Bhāgavata-dharma, ou o princípio religioso descrito no Śrīmad-Bhāgavatam, do qual a Bhagavad-gītā é um estudo preliminar, destina-se às pessoas liberadas da classe mais elevada, que atribuem pouquíssimo valor ao gozo dos sentidos da religiosidade enganadora. A primeira e principal preocupação dos trabalhadores fruitivos, elevacionistas, filósofos empíricos e salvacionistas é melhorar suas posições materiais. Os devotos de Deus, porém, não têm tais desejos egoístas. Eles servem ao Senhor Supremo apenas para a satisfação dEle. Śrī Arjuna, desejando a princípio satisfazer seus sentidos tornando-se um dito homem piedoso e não-violento, decidiu não lutar. Porém, ao situar-se plenamente nos princípios de bhāgavata-dharma, culminando em rendição completa à vontade do Senhor Supremo, ele mudou de ideia e concordou em lutar para a satisfação do Senhor. Então, ele disse:
naṣṭo mohaḥ smṛtir labdhā tvat-prasādān mayācyuta
sthito ’smi gata-sandehaḥ kariṣye vacanaṁ tava
“Meu querido Kṛṣṇa, ó pessoa infalível, agora minha ilusão se foi. Por Tua misericórdia, recuperei minha memória, e agora estou firme, livre de dúvidas e pronto para agir de acordo com Tuas instruções.” (Bhagavad-gītā 18.73) Situar-se nessa consciência pura é a posição constitucional da entidade viva. Portanto, deve-se considerar qualquer dito processo religioso que interfira com essa posição espiritual inadulterada do ser vivo como um processo de religiosidade enganadora.

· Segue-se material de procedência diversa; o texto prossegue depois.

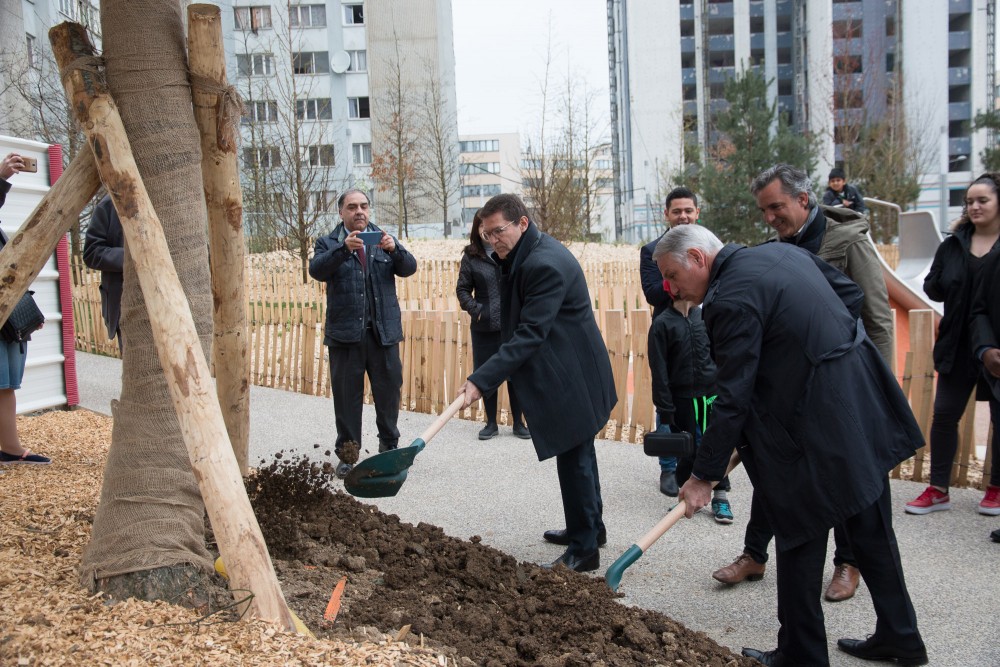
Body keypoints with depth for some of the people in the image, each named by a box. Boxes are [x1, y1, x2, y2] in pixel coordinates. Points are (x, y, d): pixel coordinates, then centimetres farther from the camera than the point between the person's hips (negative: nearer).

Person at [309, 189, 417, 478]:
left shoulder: (384, 240, 10)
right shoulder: (329, 243, 4)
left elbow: (409, 268, -2)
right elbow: (316, 270, -15)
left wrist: (394, 249, -23)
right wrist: (343, 248, -30)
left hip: (384, 331, 2)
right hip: (345, 333, -1)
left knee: (389, 391, 9)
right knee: (347, 395, 5)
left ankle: (389, 447, 26)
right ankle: (347, 454, 17)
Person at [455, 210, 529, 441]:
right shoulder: (471, 256, 2)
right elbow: (462, 289, 7)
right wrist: (474, 309, -7)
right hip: (484, 327, 1)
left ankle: (518, 422, 20)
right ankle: (491, 423, 22)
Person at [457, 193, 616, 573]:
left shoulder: (545, 264, -25)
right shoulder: (523, 258, 9)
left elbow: (529, 335, -30)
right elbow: (521, 326, 16)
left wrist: (482, 381, -31)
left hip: (571, 380, -11)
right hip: (568, 375, 11)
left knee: (574, 459, -2)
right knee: (579, 454, 21)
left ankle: (583, 549, 11)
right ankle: (590, 527, 37)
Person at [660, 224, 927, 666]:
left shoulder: (730, 300, -19)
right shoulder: (783, 251, 8)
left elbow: (733, 400, -19)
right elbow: (852, 295, 16)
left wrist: (704, 475, -11)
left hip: (816, 429, -9)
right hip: (865, 406, 9)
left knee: (800, 541, 7)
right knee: (872, 531, 21)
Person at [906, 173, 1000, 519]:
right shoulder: (953, 244, 5)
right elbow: (933, 288, 9)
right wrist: (940, 286, -12)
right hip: (959, 345, 3)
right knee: (944, 413, 3)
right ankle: (938, 490, 12)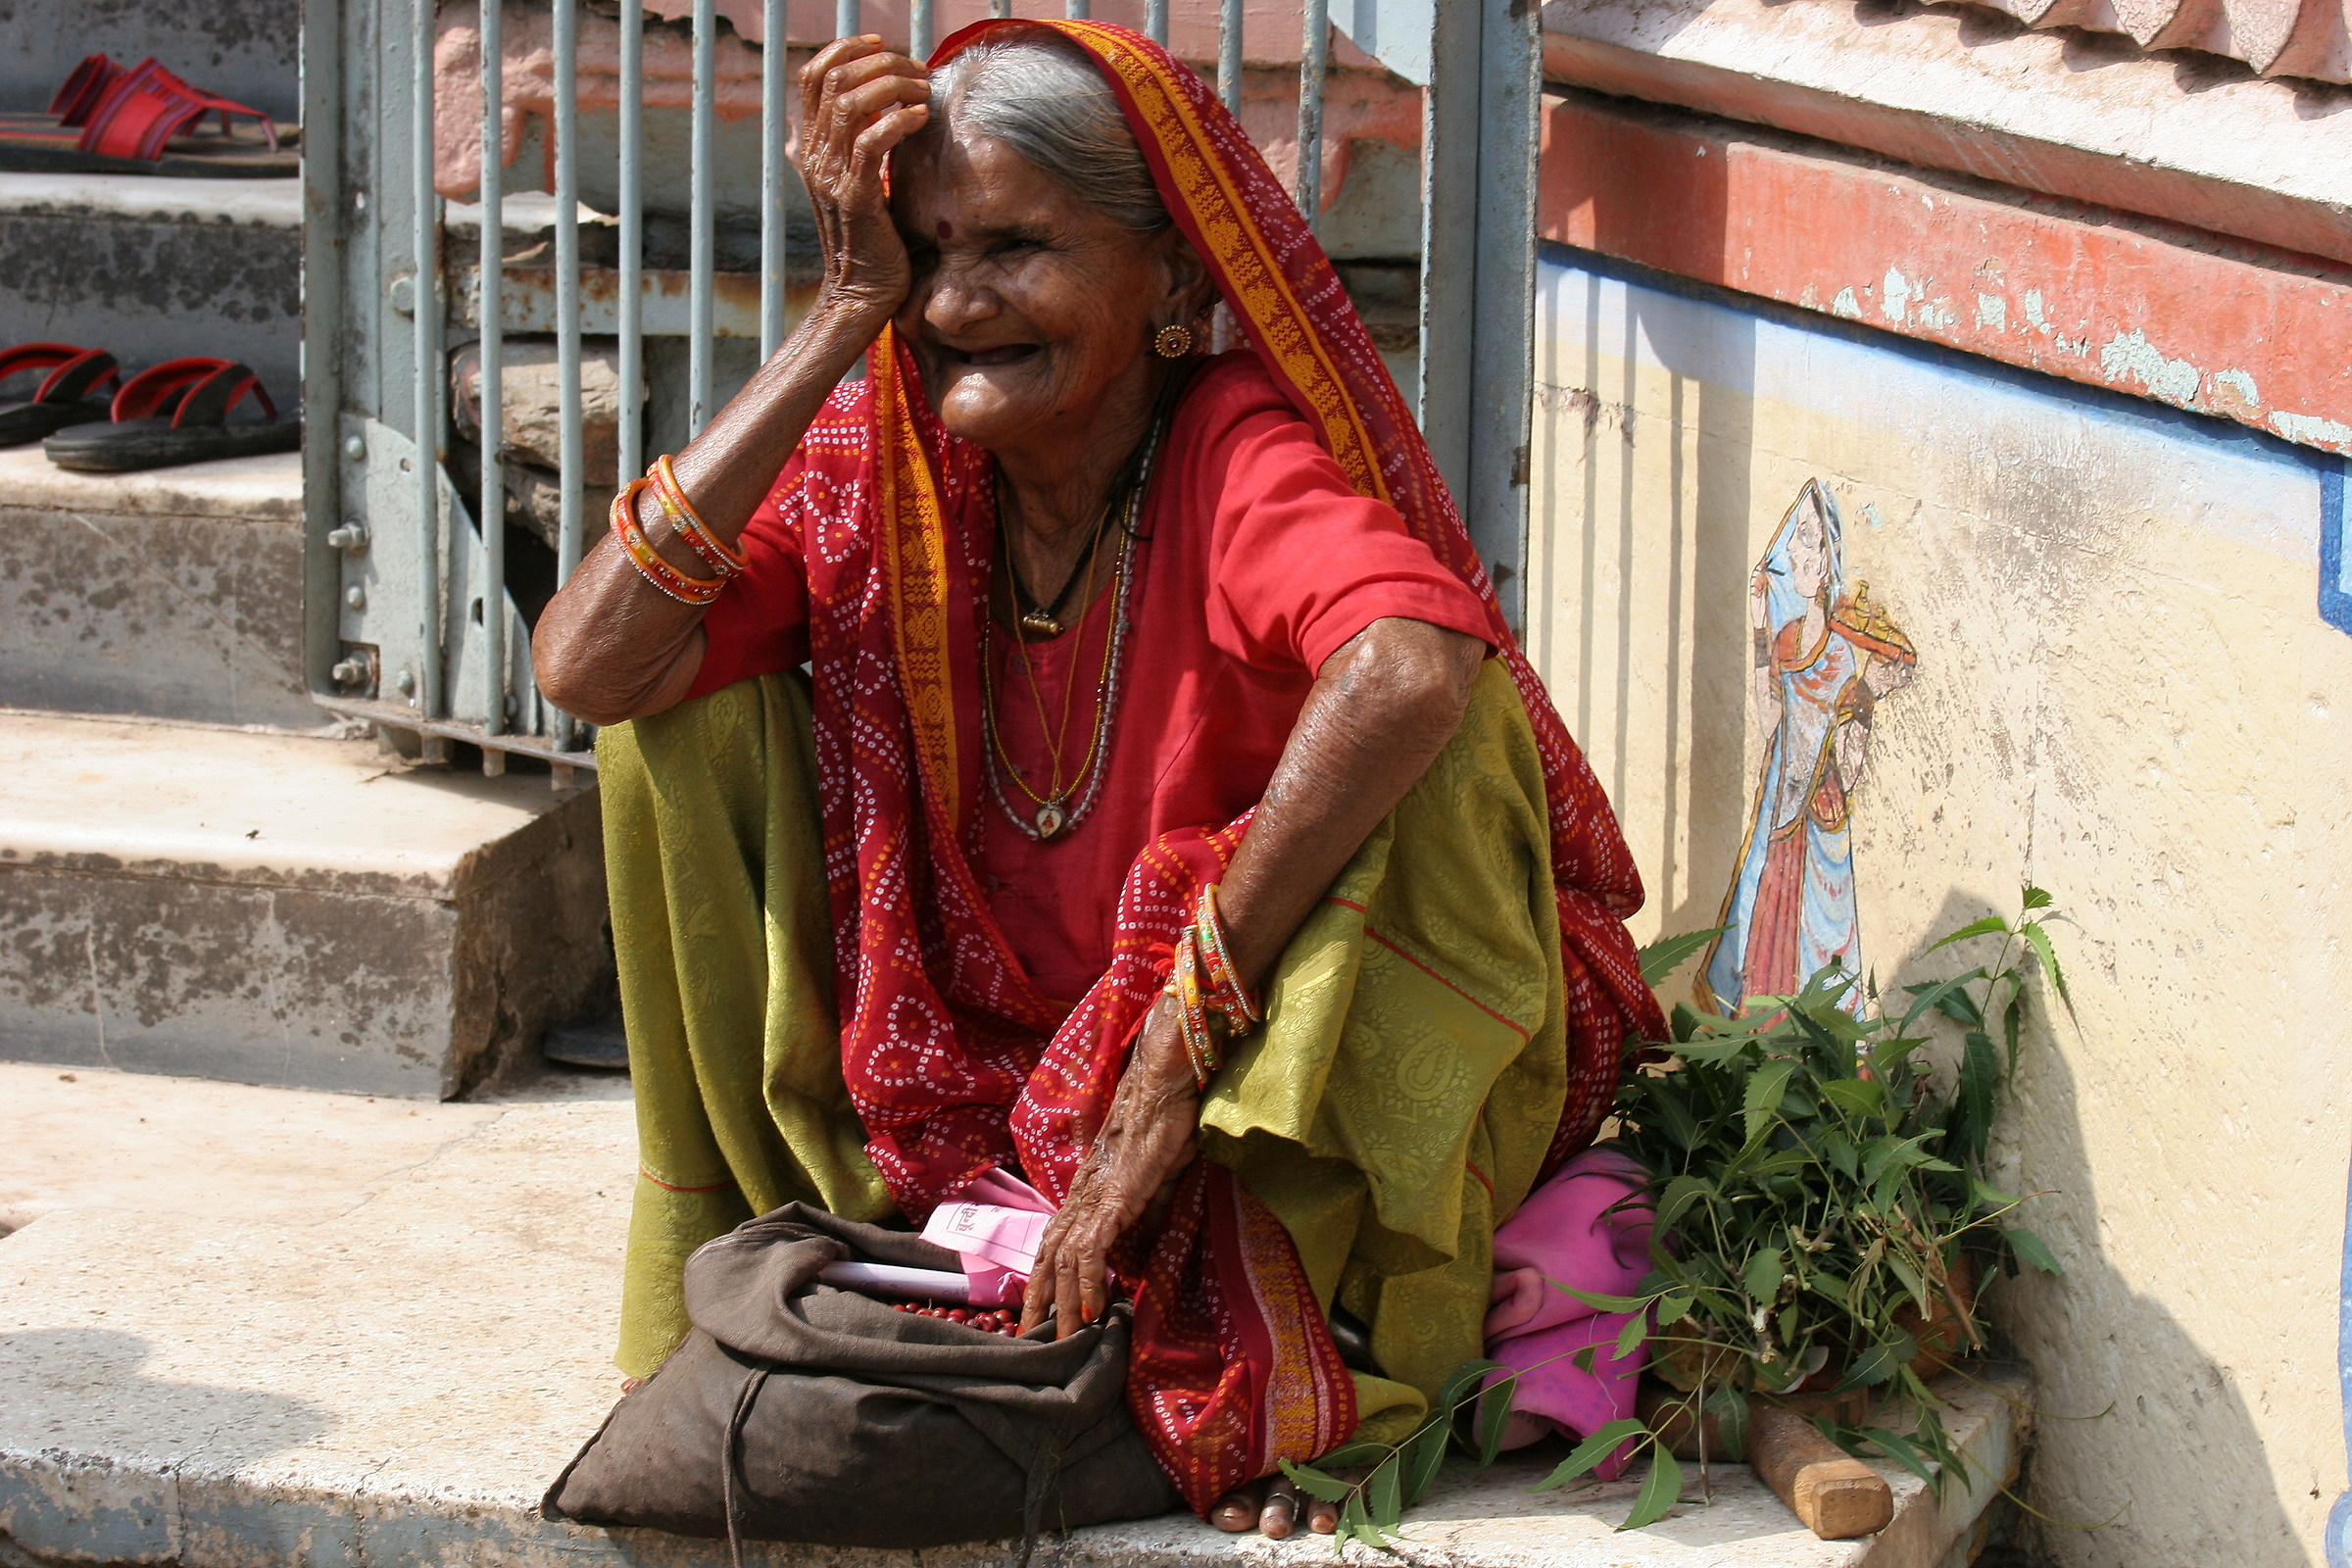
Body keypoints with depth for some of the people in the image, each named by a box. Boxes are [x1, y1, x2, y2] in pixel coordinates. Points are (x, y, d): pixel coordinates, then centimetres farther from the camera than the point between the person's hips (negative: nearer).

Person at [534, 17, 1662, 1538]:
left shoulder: (1243, 455, -21)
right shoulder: (873, 470, -7)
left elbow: (1411, 673, -44)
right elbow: (588, 663, -22)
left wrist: (1169, 1066, -40)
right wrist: (848, 311, -22)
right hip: (967, 1108, 4)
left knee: (1453, 711, -32)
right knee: (682, 698, -9)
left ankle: (1263, 1356, -20)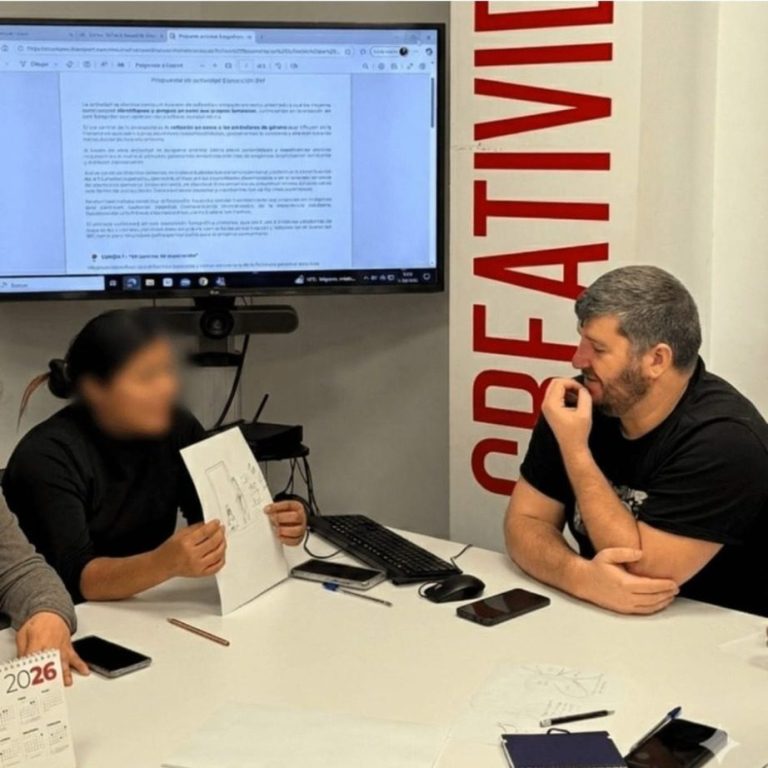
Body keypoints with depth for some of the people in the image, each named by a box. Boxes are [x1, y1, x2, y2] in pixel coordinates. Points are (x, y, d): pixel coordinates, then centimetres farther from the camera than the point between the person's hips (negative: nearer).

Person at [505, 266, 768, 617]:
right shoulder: (578, 403, -3)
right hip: (599, 619, 5)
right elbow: (524, 522, -4)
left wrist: (575, 449, -22)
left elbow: (640, 571, -23)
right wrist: (581, 576, -22)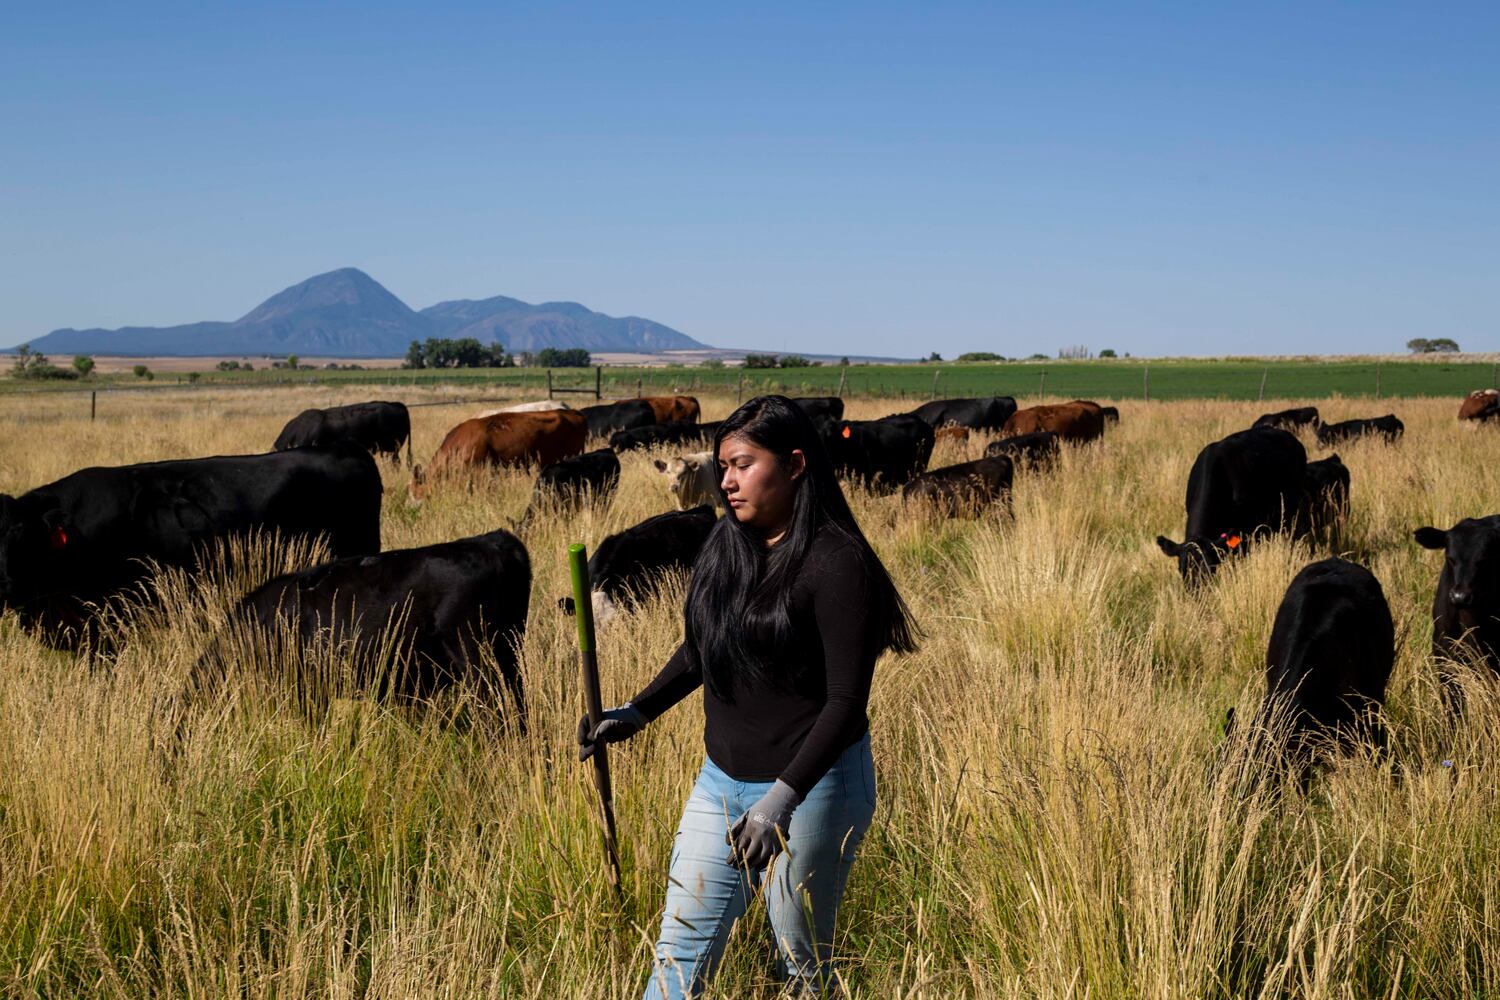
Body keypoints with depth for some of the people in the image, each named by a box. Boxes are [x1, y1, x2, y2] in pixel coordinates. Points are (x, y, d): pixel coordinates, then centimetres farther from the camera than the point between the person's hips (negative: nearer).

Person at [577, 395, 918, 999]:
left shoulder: (837, 564, -18)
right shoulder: (724, 546, 4)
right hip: (721, 780, 7)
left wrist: (785, 796, -29)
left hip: (810, 788, -7)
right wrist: (637, 713, 6)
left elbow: (847, 701, -21)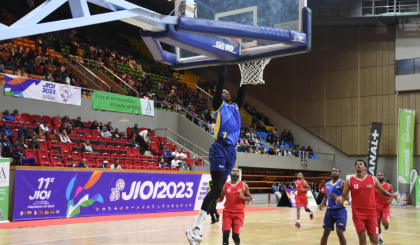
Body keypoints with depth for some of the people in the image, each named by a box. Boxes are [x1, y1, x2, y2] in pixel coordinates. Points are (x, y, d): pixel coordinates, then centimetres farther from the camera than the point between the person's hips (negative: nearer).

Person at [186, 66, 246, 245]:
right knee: (217, 188, -16)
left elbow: (242, 88, 25)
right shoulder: (218, 104, 5)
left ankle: (196, 229, 6)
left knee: (218, 190, 3)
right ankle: (194, 229, -15)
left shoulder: (236, 106, 23)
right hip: (219, 149, -7)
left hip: (231, 151, 7)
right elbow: (221, 80, 0)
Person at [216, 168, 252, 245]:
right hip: (227, 212, 1)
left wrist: (243, 197, -14)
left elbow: (250, 198, 8)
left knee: (235, 235, -7)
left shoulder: (244, 185, 4)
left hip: (239, 213, -1)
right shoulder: (225, 185, 5)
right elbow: (221, 198, 14)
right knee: (225, 233, -16)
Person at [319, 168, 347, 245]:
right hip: (329, 210, 5)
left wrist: (336, 197, -31)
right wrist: (322, 204, 4)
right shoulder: (327, 184, 12)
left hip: (340, 210, -5)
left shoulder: (342, 183, -6)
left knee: (340, 232, -13)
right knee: (325, 232, 5)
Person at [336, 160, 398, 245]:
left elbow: (382, 192, 10)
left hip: (371, 212, 1)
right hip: (357, 213, -1)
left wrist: (391, 195, -10)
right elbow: (344, 196, 2)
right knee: (362, 238, -6)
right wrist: (340, 199, -21)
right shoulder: (349, 181, 2)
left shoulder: (373, 179, 5)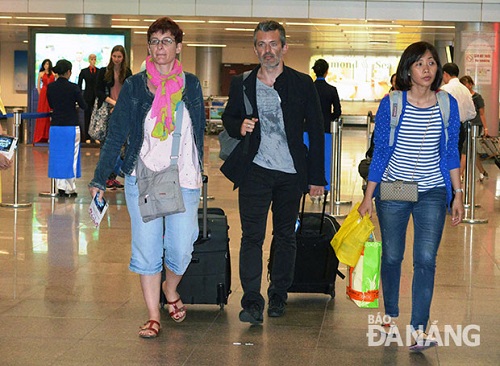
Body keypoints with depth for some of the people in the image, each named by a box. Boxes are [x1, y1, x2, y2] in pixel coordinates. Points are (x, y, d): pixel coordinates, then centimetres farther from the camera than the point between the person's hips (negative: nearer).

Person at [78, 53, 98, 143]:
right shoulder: (84, 71, 4)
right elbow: (79, 85, 5)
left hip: (97, 97, 0)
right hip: (88, 97, 0)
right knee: (87, 117, 3)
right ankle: (87, 137, 7)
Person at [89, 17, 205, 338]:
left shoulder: (191, 85, 5)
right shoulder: (134, 86, 1)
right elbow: (116, 135, 1)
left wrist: (198, 172, 16)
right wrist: (100, 178, -3)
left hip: (184, 181, 1)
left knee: (181, 249, 0)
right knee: (147, 250, 1)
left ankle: (170, 288, 32)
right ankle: (153, 316, 12)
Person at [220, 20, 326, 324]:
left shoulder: (302, 84, 1)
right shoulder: (241, 85, 4)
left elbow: (316, 131, 3)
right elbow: (228, 119, 16)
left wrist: (317, 177, 0)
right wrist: (239, 126, -10)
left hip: (291, 173, 1)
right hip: (255, 171, 0)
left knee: (286, 236, 11)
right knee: (252, 236, -9)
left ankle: (278, 295, 24)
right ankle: (252, 302, -10)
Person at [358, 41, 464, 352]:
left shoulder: (448, 104, 1)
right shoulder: (391, 104, -5)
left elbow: (451, 153, 7)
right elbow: (380, 152, 0)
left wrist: (458, 194, 4)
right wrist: (368, 197, 0)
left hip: (433, 192, 1)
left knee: (426, 260, -8)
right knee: (392, 257, 9)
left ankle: (419, 330, -7)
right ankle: (392, 315, 30)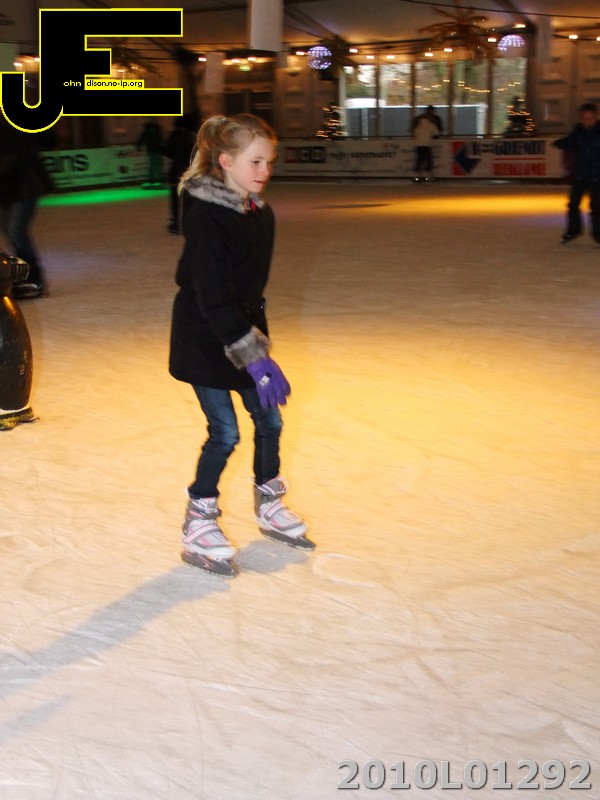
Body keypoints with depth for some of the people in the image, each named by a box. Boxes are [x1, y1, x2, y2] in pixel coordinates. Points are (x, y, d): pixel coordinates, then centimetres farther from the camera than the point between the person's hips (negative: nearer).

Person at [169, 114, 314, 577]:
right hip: (204, 341, -8)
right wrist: (253, 356, -27)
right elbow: (213, 296, -26)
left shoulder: (260, 213, 4)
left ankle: (269, 507, 33)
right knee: (225, 432, -6)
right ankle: (198, 529, 11)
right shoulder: (206, 216, -22)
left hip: (245, 330, 8)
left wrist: (259, 342, 13)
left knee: (269, 420, 12)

A verdadeira forma de religião é o espontâneo serviço amoroso ao Senhor. Essa relação de serviço do ser vivo com a Absoluta Personalidade de Deus é eterna. Descreve-se a Personalidade de Deus como vastu, ou a Substância, e as entidades vivas como vāstavas, ou as inumeráveis amostras da Substância em existência relativa. Não se pode jamais destruir a relação dessas porções substantivas com a Substância Suprema, pois é uma qualidade eterna inerente ao ser vivo.
Pelo contato com a natureza material, as entidades vivas manifestam variados sintomas da doença da consciência material. O objetivo supremo da vida humana é curar essa doença material. O processo para o tratamento dessa doença chama-se bhāgavata-dharma ou sanātana-dharma – a religião verdadeira. Descreve-se isso nas páginas do Śrīmad-Bhāgavatam. Portanto, qualquer pessoa que, devido a seus antecedentes de atividades piedosas em vidas anteriores, esteja ansiosa por ouvir, compreende imediatamente a presença do Senhor Supremo dentro de seu coração e cumpre a missão de sua vida.